La parole nous échappe au moment même où nous en avons besoin. Elle nous file entre les doigts lorsque nous égrenons le chapelet de nos revendications. Et pourtant, en cette période d'élection, elle peut trouver une place inattendue. Dans le brouhaha de ceux qui voudraient nous séduire, balançant entre le pour et le contre, comme les cloches qui sonnent à la volée, un espace de démocratie nous est offert si nous acceptons d'abord de faire silence et d'écouter pour réapprendre à parler. Une fois encore nous solliciterons en priorité les mythes égyptiens qui sont, avec ceux de la Mésopotamie aujourd'hui malmenée, à l'origine de la culture méditerranéenne. Ce sont eux qui ont nourri la pensée grecque et la réflexion juive avant même la naissance du christianisme.

Commencer par ouvrir l'espace du possible

Chez les Égyptiens, la parole créatrice s'enracine dans un monde où tout est encore possible. Le Nouou, oscillant entre les ténèbres et l'Océan primordial, est le père ou la mère de tous les dieux. Il n'existe pas vraiment et pourtant il n'est pas rien. Il est indétermination, indifférenciation et pure puissance, en attente d'un surgissement de vie. Comme la nuit, le Nouou est le lieu primordial de toute gestation. Dans le creux des ténèbres, la lumière, principe de toute création, se prépare en se condensant, jusqu'à ce qu'un astre majestueux, fait de lumière étincelante et débordant d'énergie, s'élance dans les cieux sous les yeux médusés des dieux qui accèdent à l'existence, dans le sillage de l'astre qui embrase l'univers tout entier. Mais la lumière continue à faire sa place au Nouou et donc à l'espace du possible, à l'intérieur d'elle-même. Car la création ne se fait pas une fois pour toutes ; elle se poursuit au fil du temps. Elle doit donc continuer à s'appuyer sur l'espace infini du possible pour se déployer dans la durée. C'est pourquoi le signe du déclic de la parole créatrice est le lien qu'elle établit dès de départ avec ce qui n'existe pas encore, pour rendre possible le changement et susciter l'espérance.

•••

Travail à faire >>
1. Indiquez si chacune des affirmations suivantes concorde avec le texte sur la parole créatrice, en répondant par oui ou par non et en citant les mots décisifs du texte. (a) Le Nouou est le père ou la mère de tous les dieux. (b) La création se fait une fois pour toutes. (c) Les mythes égyptiens ont nourri la pensée grecque après la naissance du christianisme.
2. Reprenez le texte sur la parole créatrice à la suite de sa dernière phrase et prolongez-le d'un paragraphe.
La liste n'a aucun rôle dans ce travail.

Données enregistrées >>
•••

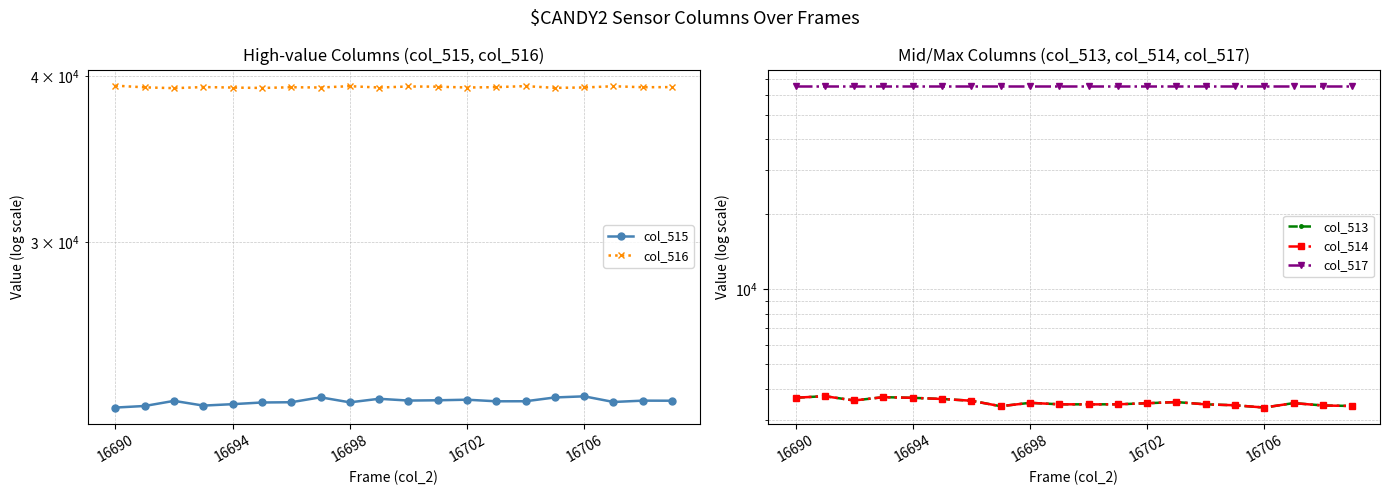

How many interior local valleys does the col_513 series have?

4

•••

Réponses numérotées >>
1.
(a) Oui : « Le Nouou, oscillant entre les ténèbres et l'Océan primordial, est le père ou la mère de tous les dieux. »
(b) Non : « Car la création ne se fait pas une fois pour toutes ; elle se poursuit au fil du temps. »
(c) Non : « Ce sont eux qui ont nourri la pensée grecque et la réflexion juive avant même la naissance du christianisme. »

2.
Faire rêver ou le temps de l'artiste

De manière étonnante, la parole, pour atteindre la réalité, doit passer par le rêve. Un très beau conte arabe met en scène deux rêveurs. Le premier, un paysan misérable, vient de Perse. Sous la poussée d'un rêve merveilleux, il s'en va, traversant les déserts et les périls de toutes sortes, vers la grande ville du Caire où un trésor lui est promis. Malheureusement, le trésor n'est pas à l'endroit indiqué et notre homme va se jeter dans le Nil, au moment où un mendiant le soustrait à la mort. Que se passe-t-il ? Les réponses succèdent aux questions et le mendiant raconte son propre rêve à celui qu'il vient de remettre sur le chemin de la vie. Aussitôt la lumière surgit dans l'esprit du paysan désespéré : il doit retourner chez lui. Son trésor est son manque et le manque, s'il l'intègre, sera le moteur qui l'entraînera vers tous les trésors de la vie. Avant de s'avancer dans son œuvre de création, Rê, le Soleil, se transforme en artiste. Portées par les ailes du rêve, les formes qu'il invente deviendront la réalité de demain. Aussi la parole qui ne fait pas rêver est-elle mensongère et stérile ; en voulant échapper à l'illusion pour rester accrochée à la réalité d'aujourd'hui, elle nous condamne, à moyen et à long terme, à tourner en rond et à mourir à petit feu.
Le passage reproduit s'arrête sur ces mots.